Tonight I am hosting a #WePlayChat with the US Play Coalition. Check out some details here: https://usplaycoalition.org/blog.



One of the questions is around the idea of equity. In play, we talk about how kids playing with pretend guns in the front yard is “free play” and shouldn’t be quashed. But we’re looking through White, Middle Class (or even upper class) lenses. When realistically, for some kids, playing guns in the wrong place at the wrong time can (and has) gotten them murdered, by those that have sworn to protect and serve, by virtue of their skin color alone. Thus equity in our society drastically influences freedom in play. Play is not equal. It should be. A four year old should be as free to play in one lawn as in any other. But that’s not how society- our society with systemic racism and bias- works, not in our reality. Not yesterday. Not today. And no, likely not tomorrow. How do we explain to our children that one child can play one way, but to another, that play is dangerous, life and death?

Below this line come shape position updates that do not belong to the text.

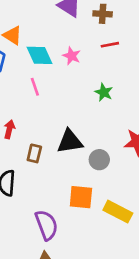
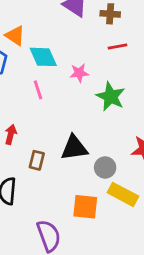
pink star: (72, 56) -> (79, 73), moved, turned -30
green star: (104, 92) -> (111, 97), size x1.5
yellow rectangle: (118, 212) -> (123, 194), moved

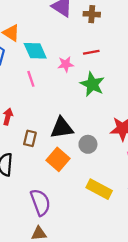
red line: (118, 46) -> (91, 52), moved
yellow rectangle: (123, 194) -> (99, 189), moved
orange square: (85, 207) -> (58, 159), moved, turned 35

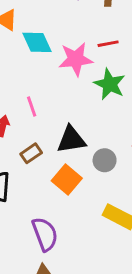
pink star: (66, 64) -> (76, 59), size x1.6
pink line: (31, 79) -> (32, 106), moved
brown rectangle: (30, 138) -> (31, 153), turned 42

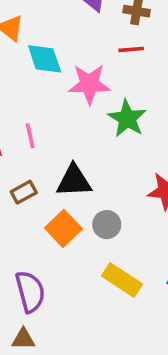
red line: (108, 44) -> (131, 49), moved
gray circle: (105, 160) -> (107, 225), moved

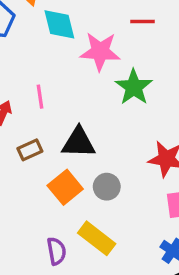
yellow rectangle: (122, 280) -> (97, 238), moved
purple semicircle: (30, 292) -> (56, 251), moved, size x0.7

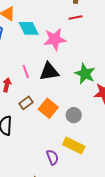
green star: (134, 87) -> (85, 74), moved
black triangle: (79, 143) -> (49, 72), moved
orange square: (65, 187) -> (48, 108), moved

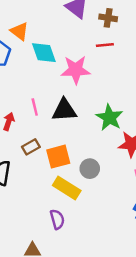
orange square: (48, 108) -> (58, 157), turned 30
yellow rectangle: (74, 146) -> (67, 188), moved

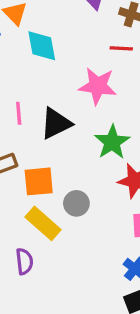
pink star: (76, 70) -> (98, 86), moved
black triangle: (64, 110) -> (56, 123), turned -32

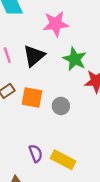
orange square: (39, 181) -> (32, 98), turned 30
yellow rectangle: (43, 223) -> (63, 160), moved

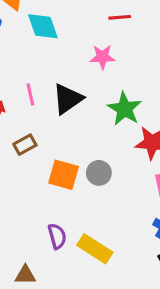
pink star: (56, 24) -> (102, 57), size x0.7
orange square: (32, 98) -> (64, 175), moved

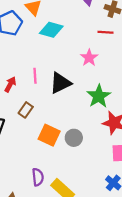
cyan diamond: (43, 26) -> (51, 30), turned -65
pink star: (102, 57) -> (89, 58), turned 30
brown rectangle: (25, 145) -> (26, 110), turned -35

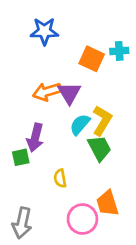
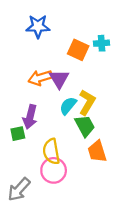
yellow semicircle: (60, 178) -> (51, 151), size x1.6
orange trapezoid: (107, 203) -> (97, 151), moved
pink circle: (82, 219) -> (54, 170), moved
gray arrow: (22, 223) -> (19, 189), turned 30

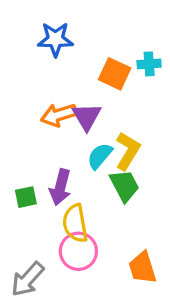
purple arrow: (30, 117) -> (60, 187), moved
orange trapezoid: (97, 151) -> (143, 268), moved

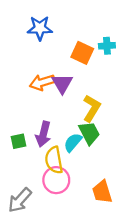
cyan semicircle: (100, 156) -> (73, 142), moved

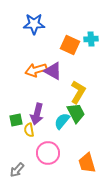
purple triangle: (62, 83) -> (53, 71), turned -30
yellow semicircle: (54, 160) -> (29, 130), moved, size x0.6
gray arrow: (20, 200) -> (17, 170), size x0.7

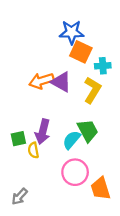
blue star: (34, 24) -> (72, 32), moved
cyan cross: (91, 39) -> (103, 66), moved
yellow L-shape: (78, 92) -> (92, 90), moved
pink circle: (48, 153) -> (75, 172), moved

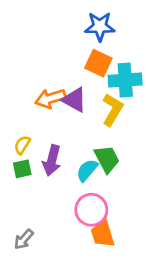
blue star: (72, 32) -> (100, 26), moved
cyan cross: (103, 66) -> (125, 80), size x1.6
yellow semicircle: (33, 150) -> (22, 145), moved, turned 42
orange trapezoid: (100, 188) -> (103, 234), moved

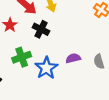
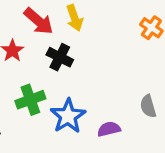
purple semicircle: (73, 58) -> (109, 129), moved

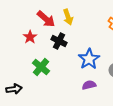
green cross: (30, 100) -> (41, 67), turned -30
blue star: (68, 116) -> (89, 59), moved

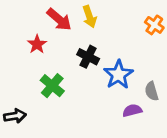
black cross: (59, 41) -> (88, 57), moved
purple semicircle: (89, 85) -> (132, 110), moved

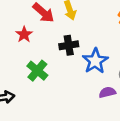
black cross: (88, 57) -> (69, 45), turned -36

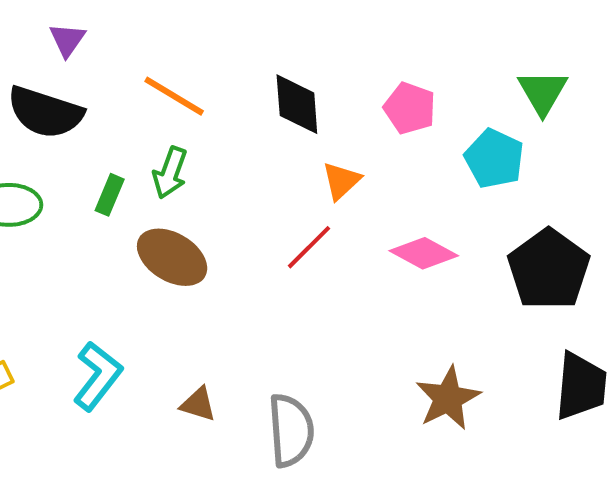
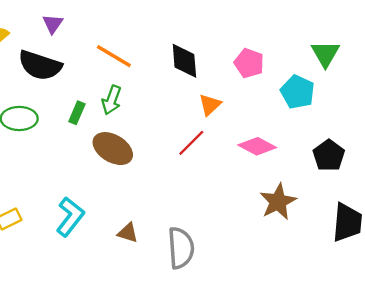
black pentagon: (549, 269) -> (329, 155), size x0.7
brown star: (448, 398) -> (278, 202), moved

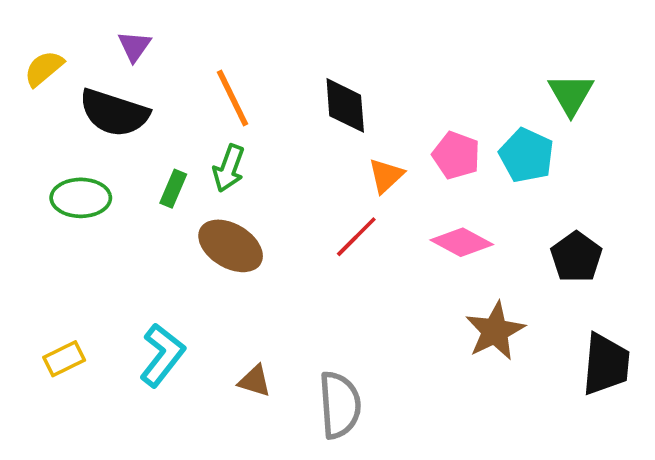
orange line: (114, 56) -> (232, 98), turned 33
pink pentagon: (249, 63) -> (456, 155), moved

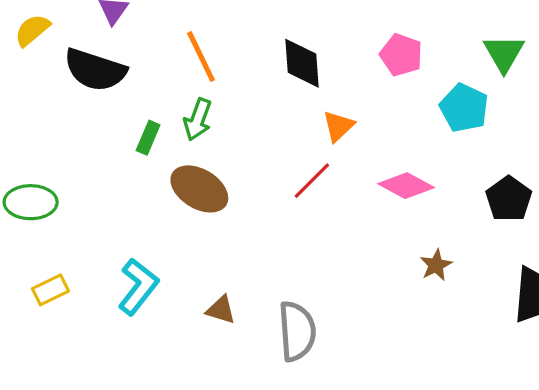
pink pentagon: (456, 155) -> (401, 55), moved
green ellipse: (81, 198) -> (31, 202), moved
brown star: (495, 331) -> (436, 265), size x0.6

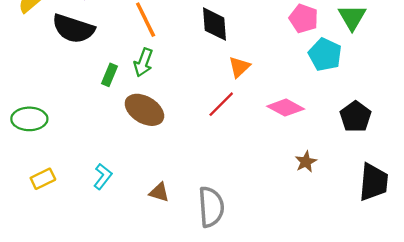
pink pentagon: (401, 55) -> (304, 18), moved
cyan L-shape: (138, 287) -> (103, 176), size x0.7

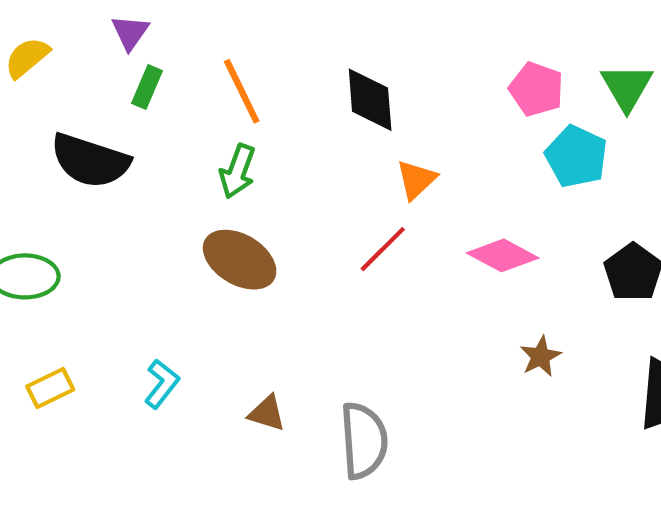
black semicircle: (73, 29) -> (90, 161), moved
green rectangle: (109, 75) -> (147, 87), moved

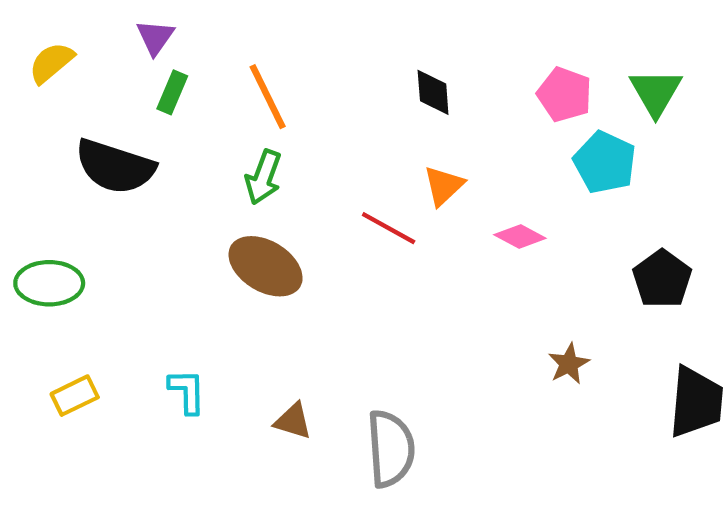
black diamond: (370, 100) -> (433, 92), moved, size x0.7
red line: (383, 249) -> (389, 228), moved, turned 74
pink diamond: (503, 255) -> (520, 237), moved, size x0.7
cyan L-shape: (162, 384) -> (187, 391), turned -39

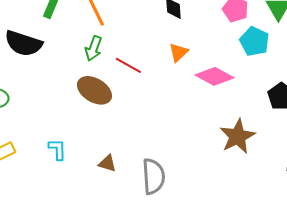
red line: (389, 228) -> (128, 65), moved
pink diamond: (520, 237) -> (214, 76), size x1.6
brown star: (569, 364) -> (237, 136), size x1.8

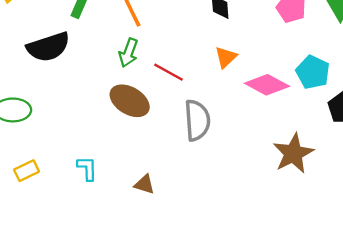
cyan pentagon: (254, 41) -> (313, 72), moved
black semicircle: (23, 43) -> (48, 47), turned -36
gray semicircle: (153, 176) -> (197, 120), moved

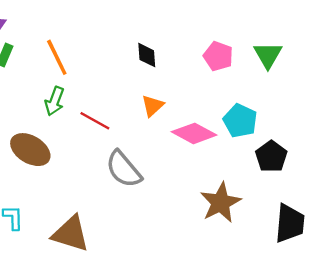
brown ellipse: (130, 101) -> (30, 150), moved
gray semicircle: (197, 120) -> (124, 169), turned 144
brown triangle: (144, 184) -> (71, 234), size x1.8

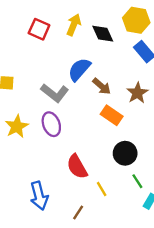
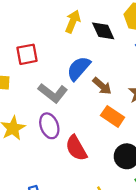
red square: (39, 29) -> (27, 54), moved, turned -35
red semicircle: (77, 167) -> (76, 148), moved

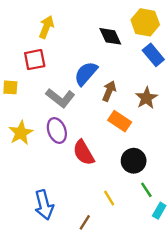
yellow arrow: (73, 21) -> (46, 27), moved
brown arrow: (102, 86) -> (109, 91), turned -108

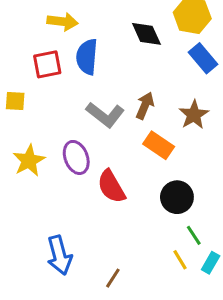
yellow arrow: (46, 27) -> (62, 22), turned 75
blue semicircle: (86, 74) -> (87, 57), moved, turned -36
gray L-shape: (60, 98) -> (105, 115), moved
yellow line: (109, 198) -> (180, 260), moved

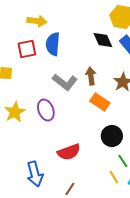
black diamond: (146, 34) -> (103, 40), moved
brown arrow: (145, 106) -> (91, 76), turned -30
red semicircle: (111, 186) -> (69, 152), moved, turned -80

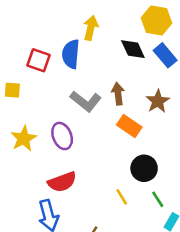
yellow arrow: (37, 21) -> (91, 28), moved, turned -84
red square: (27, 49) -> (39, 60), turned 30
red semicircle: (69, 152) -> (62, 182), moved
yellow line: (114, 177) -> (122, 197), moved

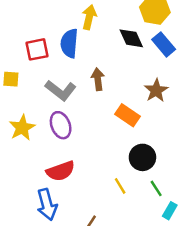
red square: (39, 60) -> (37, 49), turned -30
brown arrow: (118, 94) -> (98, 79), moved
gray L-shape: (86, 101) -> (61, 90), moved

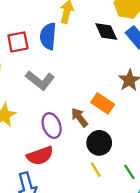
brown arrow: (98, 79) -> (79, 117), moved, turned -30
purple ellipse: (61, 125) -> (52, 126), moved
black circle: (142, 157) -> (99, 143), moved

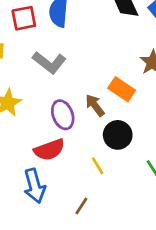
yellow line: (96, 170) -> (98, 166), moved

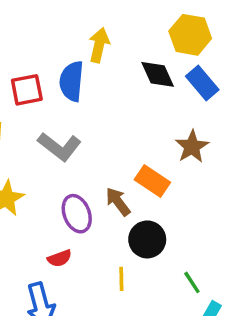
red semicircle: (49, 150) -> (60, 258), size x0.6
yellow line: (98, 166) -> (121, 279), turned 30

As educators and child care professionals, how does equity influence our opinions of play? When two White girls are wrestling and play fighting—do you intervene? How does the situation change if two Black boys are wrestling and play fighting? Does the “who” matter? Can you be honest with yourself? For most, the description invokes a different reaction. But as you discipline these two sets of children, who were playing in a similar manner, consider the lessons being taught. Are the children being taught more about their behavior and its corresponding consequences or about their color or gender? What is demonstrated for those children, all four of those children, and what is the impact on their ethical development? 



What came first, our misshapen beliefs of equity or freedom in play?  Systemic racism has shaped our society from childhood and taught us to fear Black Joy. It has conditioned us that Black Joy is something to be stomped out and not embraced. When we should be enthralled, we watch in horror. This is systemic and culturized white supremacy. This is deep rooted racism, so ingrained that we don’t even recognize it, until it is pointed out. And then often, as White teachers, our reaction is denial, “why I’d never!” But we have. And we did. And we will again. Unless we actively take steps to engage in anti-racism. Not just in words, but in deeds. And not just in academics, but in PLAY. 



Friends, step back. Embrace the play, the rough-housing, the joy. Watch with eyes wide open and see PLAY and JOY in our children. And let that joy translate into the classroom. The two children tapping and beating together while working are not off topic. They are playing and creating rhythm to engage their minds. The children moving and dancing while working out problems are expressing verve. As children engage in everyday play, both in and out of the classroom, the steps we take to welcome all ethnic and cultural expressions of play supports students’ growth in so many ways.